QUE RESTE-T-IL DES FORETS NOURRICIERES ?


Conférence de Paul Arnould et Roland Pourtier, géographes.


M H Legros, collège Rollon,
Gournay en Bray.

Académie de Rouen

Il existe rois types de massifs forestiers dans le monde :
Boréal : identique partout.
Tempéré : des variantes.
Tropical : amazonienne, congolaise, Sud-Est asiatique. On compte 50 000 espèces d’arbres dans le monde, dont 49 000 en forêt tropicale.

Forêt tropicale : (R. Pourtier)
La forêt ne nourrit pas de bétail en Afrique (maladies), en Amérique, un peu de bétail.
La forêt tropicale nourrit directement les hommes sans agriculture (Pygmées), mais cela est de plus en plus rare.
L’agriculture sur brûlis est pratiquée dans forêt, mais le champ est abandonné au bout de deux ans. L’avantage de la forêt tropicale c’est qu’il y a toujours de la végétation mais les plantes ont des cycles variables. Il existe une diversité prodigieuse de plantes comestibles. Le défaut c’est que ces plantes sont très dispersées dans l’espace. La vie nomade est nécessaire pour avoir une parfaite connaissance du milieu : il faut suivre des itinéraires précis suivant les saisons, les ressources (et leur état d’épuisement). La population a une connaissance extraordinaire de toutes les ressources de la forêt (feuilles, fruits, écorce, racines…) et animaux. On a remarqué que certains arbres tropicaux ont une gamme d’insectes importante inféodés à l’arbre. Les techniques d’exploitation sont simples avec des outils fabriqués à la main : il s’agit d’une excellente maîtrise du milieu. Mais, peu à peu, ce savoir se perd par acculturation. Pour autant, ces zones ne nourrissent pas des populations nombreuses : les densités sont de l’ordre d’1 hab./km² au maximum.La chasse est une menace sur la ressource forestière aujourd’hui en raison de la monétarisation du gibier. La chasse s’effectue avec armes à feu par les citadins qui détruisent la forêt sur leur passage (le véhicule 4/4 est nécessaire pour le transport du gibier). La demande de gibier est forte en ville, même en ce qui concerne les espèces protégées et il est difficile de contrôler.
Dans les années 1970 à Libreville, on ne trouvait pas de gibier. Aujourd’hui, de nombreux restaurants proposent de la viande de brousse. Il existe donc un véritable marché. Cette chasse a été favorisée par les chantiers forestiers. Les routes tracées sont empruntées par les citadins qui ne s’aventureraient pas en forêt autrement (risque de se perdre, difficulté de circuler).
La gestion de la forêt se faisait autrefois par un petit nombre de personnes qui respectaient la nature pour survivre. Aujourd’hui ce sont des Etats avec de fortes densités qui sont tentés d’exploiter la forêt pour en tirer des ressources.
Des ONG et des organismes internationaux tentent d’informer la population rurale des dangers de la disparition de la faune, de certaines espèces. On tente de gérer sainement la faune.
Aujourd’hui en Amazonie, quand on brûle la forêt, on installe des bœufs.

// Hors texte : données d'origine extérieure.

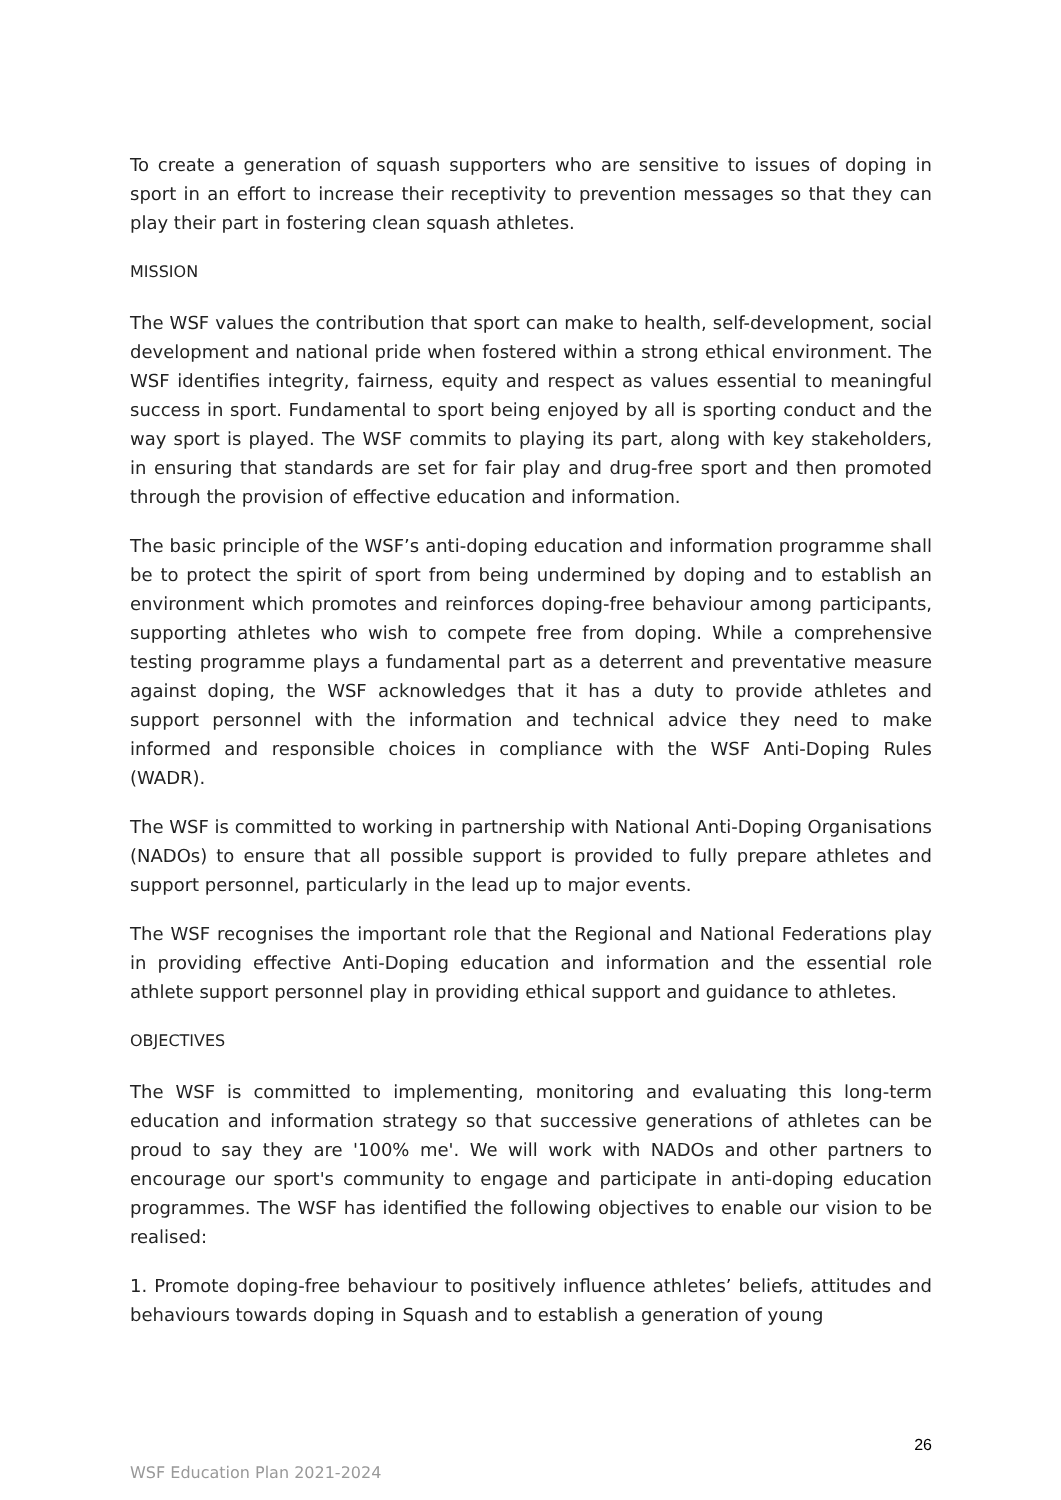To create a generation of squash supporters who are sensitive to issues of doping in sport in an effort to increase their receptivity to prevention messages so that they can play their part in fostering clean squash athletes.
MISSION
The WSF values the contribution that sport can make to health, self-development, social development and national pride when fostered within a strong ethical environment. The WSF identifies integrity, fairness, equity and respect as values essential to meaningful success in sport. Fundamental to sport being enjoyed by all is sporting conduct and the way sport is played. The WSF commits to playing its part, along with key stakeholders, in ensuring that standards are set for fair play and drug-free sport and then promoted through the provision of effective education and information.
The basic principle of the WSF’s anti-doping education and information programme shall be to protect the spirit of sport from being undermined by doping and to establish an environment which promotes and reinforces doping-free behaviour among participants, supporting athletes who wish to compete free from doping. While a comprehensive testing programme plays a fundamental part as a deterrent and preventative measure against doping, the WSF acknowledges that it has a duty to provide athletes and support personnel with the information and technical advice they need to make informed and responsible choices in compliance with the WSF Anti-Doping Rules (WADR).
The WSF is committed to working in partnership with National Anti-Doping Organisations (NADOs) to ensure that all possible support is provided to fully prepare athletes and support personnel, particularly in the lead up to major events.
The WSF recognises the important role that the Regional and National Federations play in providing effective Anti-Doping education and information and the essential role athlete support personnel play in providing ethical support and guidance to athletes.
OBJECTIVES
The WSF is committed to implementing, monitoring and evaluating this long-term education and information strategy so that successive generations of athletes can be proud to say they are '100% me'. We will work with NADOs and other partners to encourage our sport's community to engage and participate in anti-doping education programmes. The WSF has identified the following objectives to enable our vision to be realised:
1. Promote doping-free behaviour to positively influence athletes’ beliefs, attitudes and behaviours towards doping in Squash and to establish a generation of young
26
WSF Education Plan 2021-2024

Forêt européenne : (P. Arnould)
Il faut lire l’espace forestier du haut vers le bas, avec des ressources diverses de l’arbre à la plante basse, aux racines.
La forêt nourricière n’est pas vraiment un thème d’étude pour les géographes des pays développés. On étudie la forêt pour son bois. On dispose de peu de données sur le gibier, les champignons, les fruits.
La population locale repère d’une année sur l’autre les lieux de cueillette, on cache souvent certains lieux, c’est une géographie du secret. Les ressources sont dispersées et saisonnières, l’hiver il n’y a pas grand chose.
Il y a un million de chasseurs en France (surtout des hommes), des cueilleurs aussi (femmes et enfants).

Ce sont des ruraux ou des citadins proches de la campagne. Il y a régulièrement des conflits entre ruraux et urbains pour la cueillette de champignons, par exemple la cueillette des cèpes dans la région de Bordeaux. Problème : Le cueilleur classique prélève tout ce qu’il trouve.
Les enjeux financiers sont réels mais difficilement mesurables car c’est souvent un commerce illicite : gibier, champignons.
Depuis la tempête de 1999 le gibier a augmenté, il n’y a plus de possibilité d’abris, l’accès à la forêt est rendu plus difficile pour les piétons.